= Beginning of Section =

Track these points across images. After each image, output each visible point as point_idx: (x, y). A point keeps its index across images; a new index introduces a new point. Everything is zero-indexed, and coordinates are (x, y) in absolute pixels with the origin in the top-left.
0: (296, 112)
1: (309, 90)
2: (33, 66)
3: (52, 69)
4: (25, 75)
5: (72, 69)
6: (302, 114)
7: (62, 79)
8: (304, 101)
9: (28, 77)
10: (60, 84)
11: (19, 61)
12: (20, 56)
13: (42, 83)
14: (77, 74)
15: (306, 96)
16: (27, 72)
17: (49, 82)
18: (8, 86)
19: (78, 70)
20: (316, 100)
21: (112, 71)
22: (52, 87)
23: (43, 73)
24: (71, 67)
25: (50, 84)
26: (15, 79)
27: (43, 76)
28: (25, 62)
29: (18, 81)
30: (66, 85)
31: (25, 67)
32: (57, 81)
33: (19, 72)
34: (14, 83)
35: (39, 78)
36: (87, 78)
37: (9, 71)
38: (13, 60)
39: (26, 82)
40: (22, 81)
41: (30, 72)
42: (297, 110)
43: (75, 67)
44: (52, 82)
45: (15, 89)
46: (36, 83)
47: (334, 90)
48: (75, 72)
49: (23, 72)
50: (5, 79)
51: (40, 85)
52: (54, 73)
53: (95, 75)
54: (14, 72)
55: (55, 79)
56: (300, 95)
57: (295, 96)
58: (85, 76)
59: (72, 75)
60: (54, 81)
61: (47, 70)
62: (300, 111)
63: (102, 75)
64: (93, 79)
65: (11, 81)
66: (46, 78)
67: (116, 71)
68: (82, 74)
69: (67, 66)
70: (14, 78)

= End of Section =
= Beginning of Section =

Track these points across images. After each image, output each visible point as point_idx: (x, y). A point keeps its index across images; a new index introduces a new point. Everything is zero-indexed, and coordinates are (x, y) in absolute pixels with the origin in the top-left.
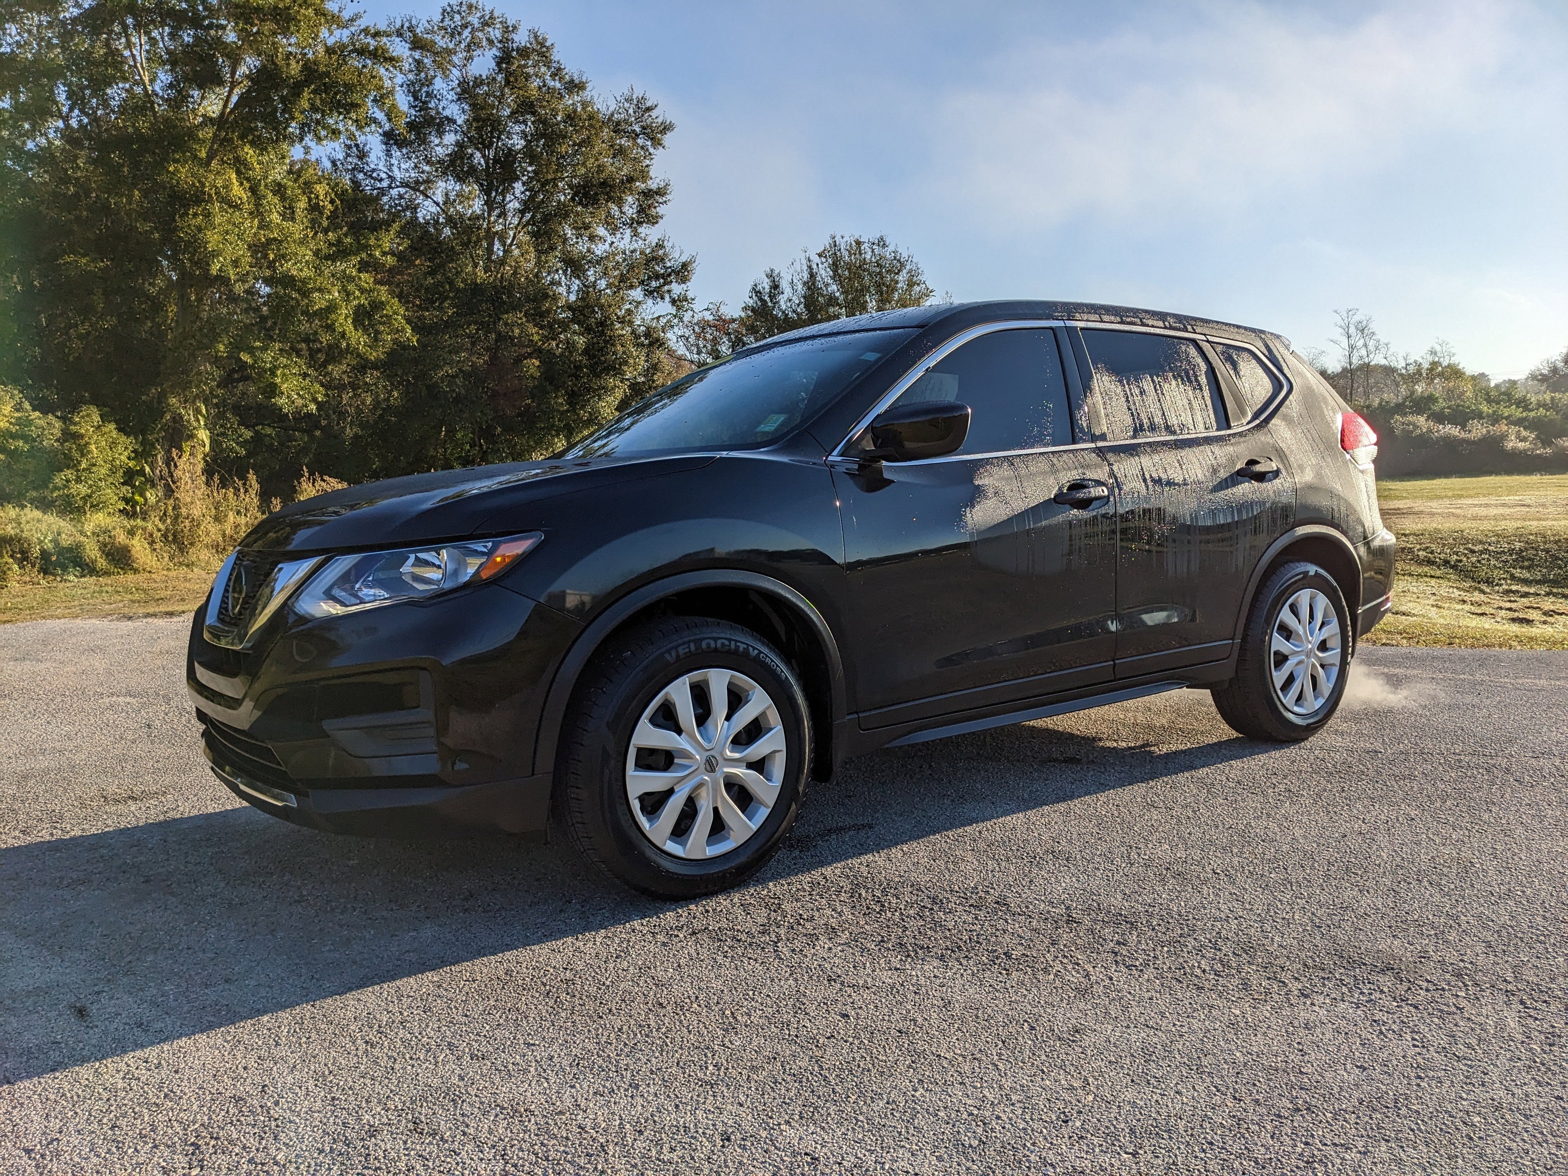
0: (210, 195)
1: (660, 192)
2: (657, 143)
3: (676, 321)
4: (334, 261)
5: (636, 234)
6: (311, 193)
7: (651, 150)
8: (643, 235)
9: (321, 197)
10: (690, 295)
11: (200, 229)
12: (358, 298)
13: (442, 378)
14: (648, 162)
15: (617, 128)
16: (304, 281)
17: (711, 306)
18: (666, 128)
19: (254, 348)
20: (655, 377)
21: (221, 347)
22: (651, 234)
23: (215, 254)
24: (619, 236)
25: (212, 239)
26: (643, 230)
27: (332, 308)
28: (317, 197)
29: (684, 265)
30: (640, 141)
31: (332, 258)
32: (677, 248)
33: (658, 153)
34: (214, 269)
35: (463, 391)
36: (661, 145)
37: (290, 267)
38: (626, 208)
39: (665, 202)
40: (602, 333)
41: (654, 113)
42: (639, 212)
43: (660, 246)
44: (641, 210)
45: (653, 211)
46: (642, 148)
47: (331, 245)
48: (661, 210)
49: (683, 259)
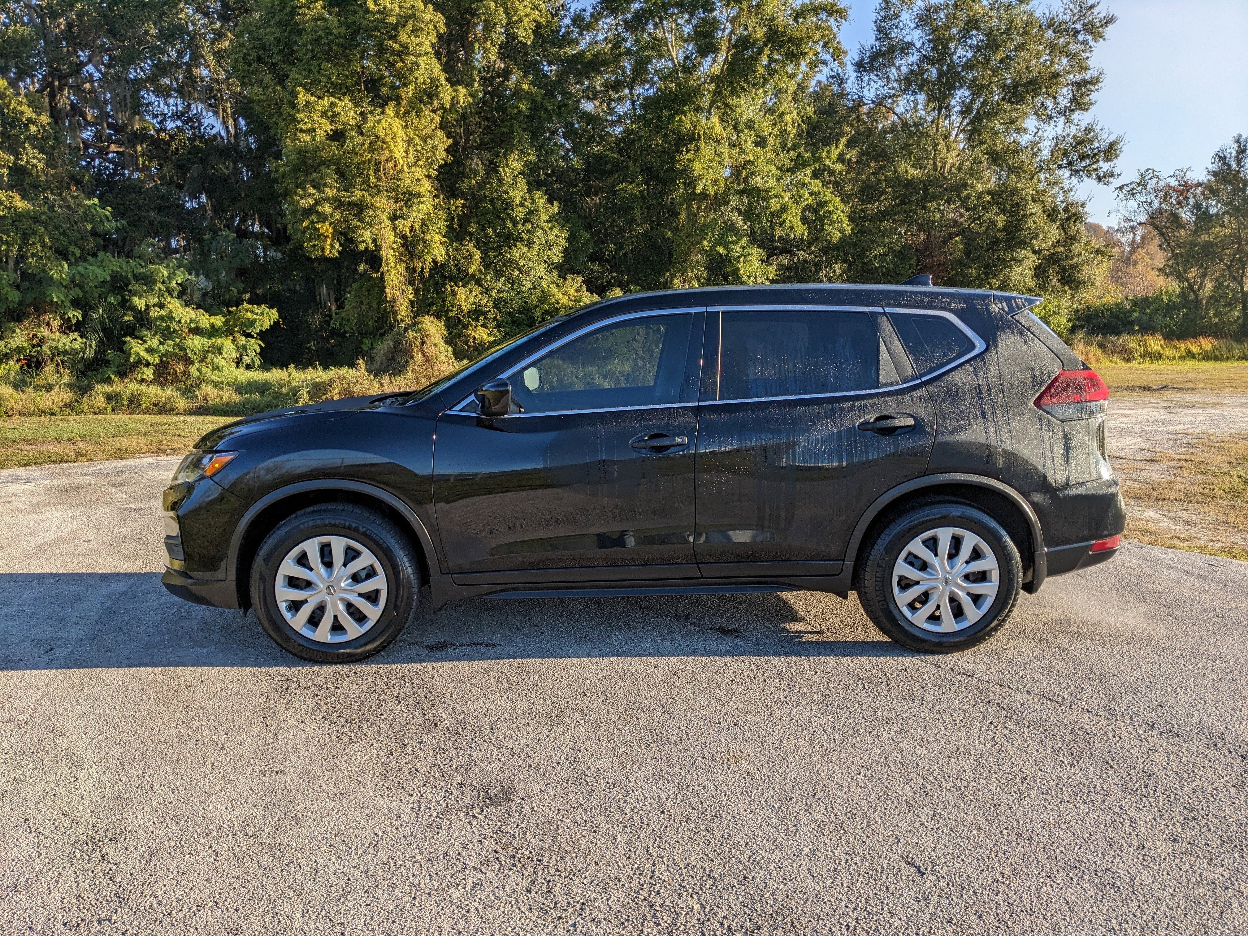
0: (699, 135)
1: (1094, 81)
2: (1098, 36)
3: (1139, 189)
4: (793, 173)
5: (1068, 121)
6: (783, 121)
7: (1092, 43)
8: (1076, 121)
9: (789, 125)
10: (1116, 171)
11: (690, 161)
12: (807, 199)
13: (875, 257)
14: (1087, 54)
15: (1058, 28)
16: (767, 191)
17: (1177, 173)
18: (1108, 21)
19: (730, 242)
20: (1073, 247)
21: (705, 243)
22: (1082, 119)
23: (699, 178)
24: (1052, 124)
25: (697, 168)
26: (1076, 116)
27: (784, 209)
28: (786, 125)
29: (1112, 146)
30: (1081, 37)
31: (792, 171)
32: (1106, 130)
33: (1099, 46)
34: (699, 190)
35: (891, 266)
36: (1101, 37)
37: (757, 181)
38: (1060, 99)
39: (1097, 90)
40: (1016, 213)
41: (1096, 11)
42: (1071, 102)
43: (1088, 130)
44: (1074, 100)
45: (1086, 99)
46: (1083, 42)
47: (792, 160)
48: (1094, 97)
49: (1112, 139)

= End of Section =

▸ TASK STATEMENT
Could you restate, word for word, the lines above from the one with "24: (619, 236)" to the one with "48: (661, 210)", both included?

▸ YOUR SOLUTION
24: (619, 236)
25: (212, 239)
26: (643, 230)
27: (332, 308)
28: (317, 197)
29: (684, 265)
30: (640, 141)
31: (332, 258)
32: (677, 248)
33: (658, 153)
34: (214, 269)
35: (463, 391)
36: (661, 145)
37: (290, 267)
38: (626, 208)
39: (665, 202)
40: (602, 333)
41: (654, 113)
42: (639, 212)
43: (660, 246)
44: (641, 210)
45: (653, 211)
46: (642, 148)
47: (331, 245)
48: (661, 210)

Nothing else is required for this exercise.